Integration and Design This aspect of integrative thinking is similar to design thinking, another problem-solving approach that emphasizes balancing knowledge and originality. However, while Martin focuses on reconciling opposites, design thinkers tend to be more process-oriented. In The Design of Everyday Things, Don Norman explains design thinking in separate stages: observation, idea generation, and testing. “Observation” is analogous to the years of experience and learning that Martin says effective leaders gain. During the idea generation phase, you switch on your originality to think of as many solutions as possible. Norman’s last stage is to test your ideas and repeat the process as needed, similar to the trial and error step that Martin places sooner if your aim is to learn integrative thinking instead. Aside from relying on personal experience to fuel creativity, as Martin suggests, you can boost your creative thinking skills by drawing on and integrating other people’s creativity in addition to their opposing perspectives. In Steal Like an Artist, Austin Kleon argues that every “original” idea is influenced by others that came before, and accepting that truth relieves you from the pressure of creating something purely original. Instead, you should curate the influences you draw from by immersing yourself in specific thinkers’ work that aligns with your goals and values. When following Martin’s path, this has the advantage of compounding your personal experience with that of others. |
Exercise: How Can You Employ Integrative Thinking?
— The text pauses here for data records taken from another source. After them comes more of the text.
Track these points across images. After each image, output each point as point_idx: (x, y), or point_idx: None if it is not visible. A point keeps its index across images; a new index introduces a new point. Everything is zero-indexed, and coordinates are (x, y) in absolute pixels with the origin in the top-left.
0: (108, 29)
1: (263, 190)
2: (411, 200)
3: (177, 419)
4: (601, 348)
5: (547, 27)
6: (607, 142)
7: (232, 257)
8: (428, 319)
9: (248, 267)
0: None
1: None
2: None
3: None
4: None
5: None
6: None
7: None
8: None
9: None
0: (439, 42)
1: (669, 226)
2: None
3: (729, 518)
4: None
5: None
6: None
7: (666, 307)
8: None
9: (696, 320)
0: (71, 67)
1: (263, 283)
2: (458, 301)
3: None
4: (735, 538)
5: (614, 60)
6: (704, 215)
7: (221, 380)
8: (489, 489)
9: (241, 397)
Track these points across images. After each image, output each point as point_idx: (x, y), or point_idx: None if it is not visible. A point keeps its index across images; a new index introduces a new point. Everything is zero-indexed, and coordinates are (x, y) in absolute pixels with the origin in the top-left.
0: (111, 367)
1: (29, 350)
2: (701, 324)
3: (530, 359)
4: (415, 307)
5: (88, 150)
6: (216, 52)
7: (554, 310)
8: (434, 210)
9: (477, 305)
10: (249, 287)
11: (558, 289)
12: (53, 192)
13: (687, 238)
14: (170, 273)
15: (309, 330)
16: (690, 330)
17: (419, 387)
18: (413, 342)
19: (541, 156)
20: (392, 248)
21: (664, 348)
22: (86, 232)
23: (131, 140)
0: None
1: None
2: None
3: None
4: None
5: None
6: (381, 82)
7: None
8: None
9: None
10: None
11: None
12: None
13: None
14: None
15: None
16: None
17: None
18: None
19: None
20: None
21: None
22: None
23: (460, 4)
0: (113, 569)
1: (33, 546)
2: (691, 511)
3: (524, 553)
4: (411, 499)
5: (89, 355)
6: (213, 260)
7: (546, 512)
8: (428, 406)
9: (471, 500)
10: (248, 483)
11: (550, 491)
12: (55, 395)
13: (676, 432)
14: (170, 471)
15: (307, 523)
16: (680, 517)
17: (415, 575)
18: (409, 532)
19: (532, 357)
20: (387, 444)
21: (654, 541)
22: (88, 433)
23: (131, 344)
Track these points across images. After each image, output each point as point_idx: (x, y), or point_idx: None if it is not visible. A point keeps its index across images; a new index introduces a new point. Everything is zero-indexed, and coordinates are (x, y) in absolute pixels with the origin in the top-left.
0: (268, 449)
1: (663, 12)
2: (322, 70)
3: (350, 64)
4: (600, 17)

Martin argues that, for strong decision-making, you need to value perspectives that are different from your own, use your experience to fuel original ideas, and look for solutions that address the whole problem, not just one of its parts. Think about situations in your life where you may have already adopted these techniques or where you might have succeeded if you had.
- Describe a situation in which you learned that your perspective on events was flawed or slanted in some way. How quickly did you come to that realization? Is there a way that you could have found out sooner?
- What is a topic on which you have a lot of expertise? In that field, do you feel “set” in your knowledge and how you do things, or does your experience lead you to ideas that you wouldn’t have thought of otherwise? How would you go about improving your original thinking even further?
- When solving a problem, do you look at the big picture or try to break it down into simpler components? In general, do your solutions work well, or do you often think that something could have been done better? Describe an instance when the opposite approach from what you normally take would have served you well.